Work instruction>
What you return should match every record exactly, with the images removed.

──────── Raw data

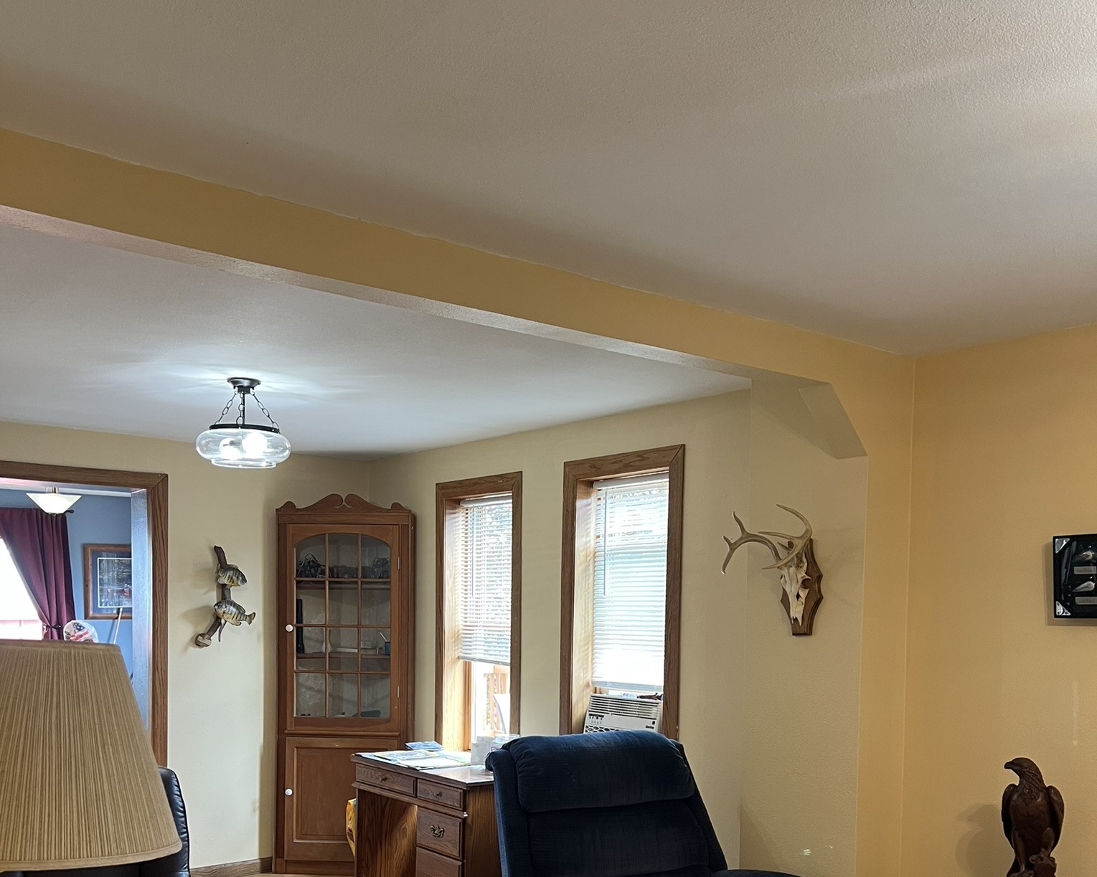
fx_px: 1104
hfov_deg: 52.8
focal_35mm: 34
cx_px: 547
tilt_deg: -1.2
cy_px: 639
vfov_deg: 42.3
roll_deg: -0.6
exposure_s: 1/60
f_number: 1.5
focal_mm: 5.7
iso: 125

────────────────

Solution to this problem>
fx_px: 1104
hfov_deg: 52.8
focal_35mm: 34
cx_px: 547
tilt_deg: -1.2
cy_px: 639
vfov_deg: 42.3
roll_deg: -0.6
exposure_s: 1/60
f_number: 1.5
focal_mm: 5.7
iso: 125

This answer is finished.